PROBLEM STATEMENT
Can you arrange every line of the entries below as a Markdown table with two columns, No. and Text, giving each line its number and leaving out blank lines?
===== RECORDS SHOWN
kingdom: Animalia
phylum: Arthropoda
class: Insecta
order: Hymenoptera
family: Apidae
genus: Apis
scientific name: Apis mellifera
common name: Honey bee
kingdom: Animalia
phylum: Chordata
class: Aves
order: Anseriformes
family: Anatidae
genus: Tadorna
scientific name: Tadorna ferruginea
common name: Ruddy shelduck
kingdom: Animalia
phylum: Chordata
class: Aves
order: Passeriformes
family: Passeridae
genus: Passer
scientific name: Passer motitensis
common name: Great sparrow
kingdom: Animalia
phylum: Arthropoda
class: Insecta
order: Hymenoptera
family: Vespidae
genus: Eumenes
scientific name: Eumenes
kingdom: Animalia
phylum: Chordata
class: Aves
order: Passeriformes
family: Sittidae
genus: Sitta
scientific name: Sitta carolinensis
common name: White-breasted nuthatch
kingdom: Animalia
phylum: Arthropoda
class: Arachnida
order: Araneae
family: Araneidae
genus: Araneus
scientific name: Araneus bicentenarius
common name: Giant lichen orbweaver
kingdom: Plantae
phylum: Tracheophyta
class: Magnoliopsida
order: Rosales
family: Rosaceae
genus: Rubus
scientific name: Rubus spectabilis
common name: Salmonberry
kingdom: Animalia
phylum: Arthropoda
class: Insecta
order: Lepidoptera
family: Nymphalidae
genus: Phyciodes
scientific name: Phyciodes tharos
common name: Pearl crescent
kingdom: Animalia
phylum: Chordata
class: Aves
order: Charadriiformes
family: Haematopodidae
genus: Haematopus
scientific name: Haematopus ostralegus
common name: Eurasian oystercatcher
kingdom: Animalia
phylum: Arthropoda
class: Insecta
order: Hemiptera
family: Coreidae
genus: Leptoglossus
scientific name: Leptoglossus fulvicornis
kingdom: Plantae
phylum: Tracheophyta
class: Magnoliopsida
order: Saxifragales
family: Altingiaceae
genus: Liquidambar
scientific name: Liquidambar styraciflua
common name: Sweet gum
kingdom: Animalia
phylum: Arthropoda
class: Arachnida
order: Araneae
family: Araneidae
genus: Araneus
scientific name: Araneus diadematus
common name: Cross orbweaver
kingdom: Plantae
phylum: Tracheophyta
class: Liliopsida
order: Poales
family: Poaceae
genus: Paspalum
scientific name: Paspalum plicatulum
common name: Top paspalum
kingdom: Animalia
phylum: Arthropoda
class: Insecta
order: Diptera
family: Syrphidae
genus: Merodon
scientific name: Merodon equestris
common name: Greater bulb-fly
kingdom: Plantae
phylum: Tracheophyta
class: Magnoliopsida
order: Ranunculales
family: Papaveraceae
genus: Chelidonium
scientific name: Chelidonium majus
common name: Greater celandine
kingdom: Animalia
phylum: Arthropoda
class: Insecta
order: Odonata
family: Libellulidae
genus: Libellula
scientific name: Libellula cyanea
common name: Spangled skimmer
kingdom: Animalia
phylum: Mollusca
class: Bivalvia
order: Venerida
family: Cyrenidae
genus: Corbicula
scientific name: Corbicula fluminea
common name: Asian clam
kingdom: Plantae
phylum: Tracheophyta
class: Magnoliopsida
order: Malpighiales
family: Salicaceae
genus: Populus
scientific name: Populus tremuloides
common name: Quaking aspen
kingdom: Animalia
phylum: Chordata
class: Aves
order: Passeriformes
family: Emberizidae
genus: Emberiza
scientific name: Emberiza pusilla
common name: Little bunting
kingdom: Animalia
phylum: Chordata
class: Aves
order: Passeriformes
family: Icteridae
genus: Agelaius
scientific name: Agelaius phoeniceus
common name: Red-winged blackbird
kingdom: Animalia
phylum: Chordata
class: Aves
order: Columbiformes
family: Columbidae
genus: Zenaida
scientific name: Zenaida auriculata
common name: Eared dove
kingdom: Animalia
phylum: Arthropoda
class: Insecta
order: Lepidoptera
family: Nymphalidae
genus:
==========
SOLUTION TO THE EXERCISE
| No. | Text |
|---|---|
| 1 | kingdom: Animalia |
| 2 | phylum: Arthropoda |
| 3 | class: Insecta |
| 4 | order: Hymenoptera |
| 5 | family: Apidae |
| 6 | genus: Apis |
| 7 | scientific name: Apis mellifera |
| 8 | common name: Honey bee |
| 9 | kingdom: Animalia |
| 10 | phylum: Chordata |
| 11 | class: Aves |
| 12 | order: Anseriformes |
| 13 | family: Anatidae |
| 14 | genus: Tadorna |
| 15 | scientific name: Tadorna ferruginea |
| 16 | common name: Ruddy shelduck |
| 17 | kingdom: Animalia |
| 18 | phylum: Chordata |
| 19 | class: Aves |
| 20 | order: Passeriformes |
| 21 | family: Passeridae |
| 22 | genus: Passer |
| 23 | scientific name: Passer motitensis |
| 24 | common name: Great sparrow |
| 25 | kingdom: Animalia |
| 26 | phylum: Arthropoda |
| 27 | class: Insecta |
| 28 | order: Hymenoptera |
| 29 | family: Vespidae |
| 30 | genus: Eumenes |
| 31 | scientific name: Eumenes |
| 32 | kingdom: Animalia |
| 33 | phylum: Chordata |
| 34 | class: Aves |
| 35 | order: Passeriformes |
| 36 | family: Sittidae |
| 37 | genus: Sitta |
| 38 | scientific name: Sitta carolinensis |
| 39 | common name: White-breasted nuthatch |
| 40 | kingdom: Animalia |
| 41 | phylum: Arthropoda |
| 42 | class: Arachnida |
| 43 | order: Araneae |
| 44 | family: Araneidae |
| 45 | genus: Araneus |
| 46 | scientific name: Araneus bicentenarius |
| 47 | common name: Giant lichen orbweaver |
| 48 | kingdom: Plantae |
| 49 | phylum: Tracheophyta |
| 50 | class: Magnoliopsida |
| 51 | order: Rosales |
| 52 | family: Rosaceae |
| 53 | genus: Rubus |
| 54 | scientific name: Rubus spectabilis |
| 55 | common name: Salmonberry |
| 56 | kingdom: Animalia |
| 57 | phylum: Arthropoda |
| 58 | class: Insecta |
| 59 | order: Lepidoptera |
| 60 | family: Nymphalidae |
| 61 | genus: Phyciodes |
| 62 | scientific name: Phyciodes tharos |
| 63 | common name: Pearl crescent |
| 64 | kingdom: Animalia |
| 65 | phylum: Chordata |
| 66 | class: Aves |
| 67 | order: Charadriiformes |
| 68 | family: Haematopodidae |
| 69 | genus: Haematopus |
| 70 | scientific name: Haematopus ostralegus |
| 71 | common name: Eurasian oystercatcher |
| 72 | kingdom: Animalia |
| 73 | phylum: Arthropoda |
| 74 | class: Insecta |
| 75 | order: Hemiptera |
| 76 | family: Coreidae |
| 77 | genus: Leptoglossus |
| 78 | scientific name: Leptoglossus fulvicornis |
| 79 | kingdom: Plantae |
| 80 | phylum: Tracheophyta |
| 81 | class: Magnoliopsida |
| 82 | order: Saxifragales |
| 83 | family: Altingiaceae |
| 84 | genus: Liquidambar |
| 85 | scientific name: Liquidambar styraciflua |
| 86 | common name: Sweet gum |
| 87 | kingdom: Animalia |
| 88 | phylum: Arthropoda |
| 89 | class: Arachnida |
| 90 | order: Araneae |
| 91 | family: Araneidae |
| 92 | genus: Araneus |
| 93 | scientific name: Araneus diadematus |
| 94 | common name: Cross orbweaver |
| 95 | kingdom: Plantae |
| 96 | phylum: Tracheophyta |
| 97 | class: Liliopsida |
| 98 | order: Poales |
| 99 | family: Poaceae |
| 100 | genus: Paspalum |
| 101 | scientific name: Paspalum plicatulum |
| 102 | common name: Top paspalum |
| 103 | kingdom: Animalia |
| 104 | phylum: Arthropoda |
| 105 | class: Insecta |
| 106 | order: Diptera |
| 107 | family: Syrphidae |
| 108 | genus: Merodon |
| 109 | scientific name: Merodon equestris |
| 110 | common name: Greater bulb-fly |
| 111 | kingdom: Plantae |
| 112 | phylum: Tracheophyta |
| 113 | class: Magnoliopsida |
| 114 | order: Ranunculales |
| 115 | family: Papaveraceae |
| 116 | genus: Chelidonium |
| 117 | scientific name: Chelidonium majus |
| 118 | common name: Greater celandine |
| 119 | kingdom: Animalia |
| 120 | phylum: Arthropoda |
| 121 | class: Insecta |
| 122 | order: Odonata |
| 123 | family: Libellulidae |
| 124 | genus: Libellula |
| 125 | scientific name: Libellula cyanea |
| 126 | common name: Spangled skimmer |
| 127 | kingdom: Animalia |
| 128 | phylum: Mollusca |
| 129 | class: Bivalvia |
| 130 | order: Venerida |
| 131 | family: Cyrenidae |
| 132 | genus: Corbicula |
| 133 | scientific name: Corbicula fluminea |
| 134 | common name: Asian clam |
| 135 | kingdom: Plantae |
| 136 | phylum: Tracheophyta |
| 137 | class: Magnoliopsida |
| 138 | order: Malpighiales |
| 139 | family: Salicaceae |
| 140 | genus: Populus |
| 141 | scientific name: Populus tremuloides |
| 142 | common name: Quaking aspen |
| 143 | kingdom: Animalia |
| 144 | phylum: Chordata |
| 145 | class: Aves |
| 146 | order: Passeriformes |
| 147 | family: Emberizidae |
| 148 | genus: Emberiza |
| 149 | scientific name: Emberiza pusilla |
| 150 | common name: Little bunting |
| 151 | kingdom: Animalia |
| 152 | phylum: Chordata |
| 153 | class: Aves |
| 154 | order: Passeriformes |
| 155 | family: Icteridae |
| 156 | genus: Agelaius |
| 157 | scientific name: Agelaius phoeniceus |
| 158 | common name: Red-winged blackbird |
| 159 | kingdom: Animalia |
| 160 | phylum: Chordata |
| 161 | class: Aves |
| 162 | order: Columbiformes |
| 163 | family: Columbidae |
| 164 | genus: Zenaida |
| 165 | scientific name: Zenaida auriculata |
| 166 | common name: Eared dove |
| 167 | kingdom: Animalia |
| 168 | phylum: Arthropoda |
| 169 | class: Insecta |
| 170 | order: Lepidoptera |
| 171 | family: Nymphalidae |
| 172 | genus: |